Part 4 of 2017 Oct Dividend List

In the last part of this list, we see a few Singapore names, SATS, M1, UMS, Silverlake, KSH, Cogent and Zhongmin Baihui. Some of these names were discussed briefly in the past but given their small market caps, it would be always be high risk and high return. Much higher than we like it to be. Today, we shall talk a bit more about SATS which had been on this list on and off for many years. There was also a previous discussion in 2016. I had the opportunity to study more about this stock recently and had also visited the newly open T4! Hence it might be timely to give a quick update.

SATS' business is about delivering prepared food in Singapore. It had done a tremendous job in Changi and had expanded quite aggressively to other peripheral markets. It also has some business in Japan and most importantly, it delivers food to the Singapore Armed Forces. There are some issues with the quality of food as every male who had been through army would know, but hey, that's good for investors because recruits can never complain! But the biggest issue facing SATS is always labour cost. It is highly labour intensive and had been squeezed by the clampdown on foreign labour.

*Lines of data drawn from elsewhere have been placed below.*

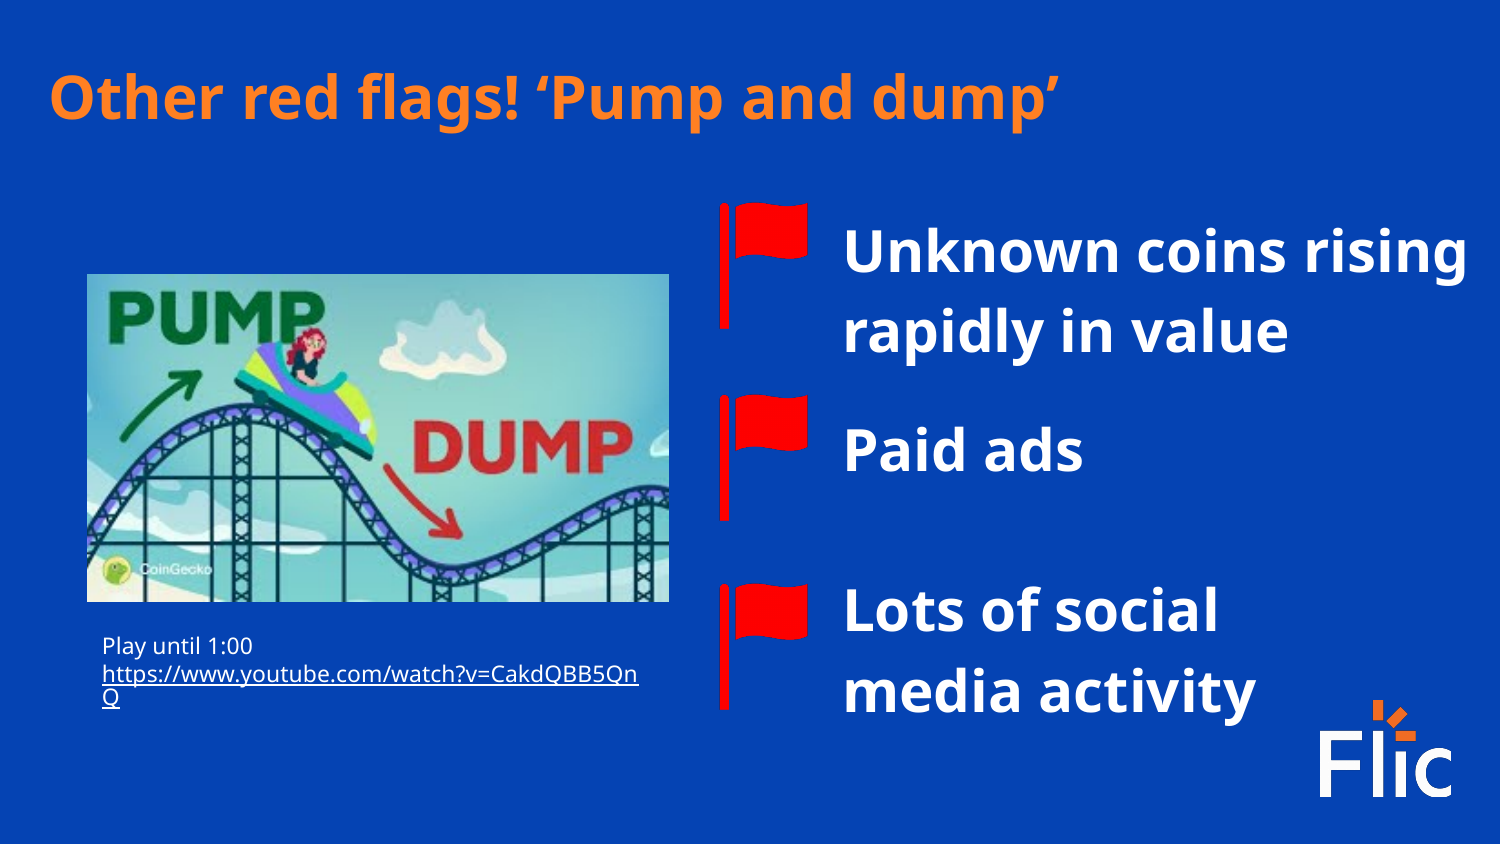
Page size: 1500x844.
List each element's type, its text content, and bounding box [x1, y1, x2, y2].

text_box Paid ads [842, 402, 1143, 563]
text_box Unknown coins rising rapidly in value [842, 203, 1500, 396]
picture [687, 382, 839, 533]
text_box Lots of social media activity [842, 563, 1413, 755]
picture [687, 571, 839, 722]
picture [87, 274, 669, 602]
text_box Play until 1:00 https://www.youtube.com/watch?v=CakdQBB5QnQ [86, 616, 668, 733]
title Other red flags! ‘Pump and dump’ [48, 48, 1162, 156]
picture [1320, 700, 1451, 797]
picture [687, 190, 839, 342]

The company spins a good story with regard to how it has automated its processes, insofar mitigated the cost of higher labour. In the new Terminal 4, it's all about automated baggage check-in functionality and robot deliveries. These are visuals that sticks and investors appreciate the story better. A good PR and investor relations team is able to add 1-2x multiple premium to a stock! SATS would be in the top quartile in Singapore when in comes to investor relations.

In terms of fundamentals, the firm had also delivered. CEO Alex Hungate had done a great job and we have seen operating margins maintained at 10-13% for the last few years. The company had also delivered revenue and profit growth, which explained the stark contrast between SIA Engineering which had not seen revenue and profit growth for many years. However both stands to benefit from Singapore becoming an aerospace hub with more flights in and out of the country.

Given the strong share price performance over the last 18 months, I would advise buying if only it corrects a good 15-20% from here. SIA Engineering or ST Engineering with a c.5% dividend yields  look like better bets! So that's all for this year's October list!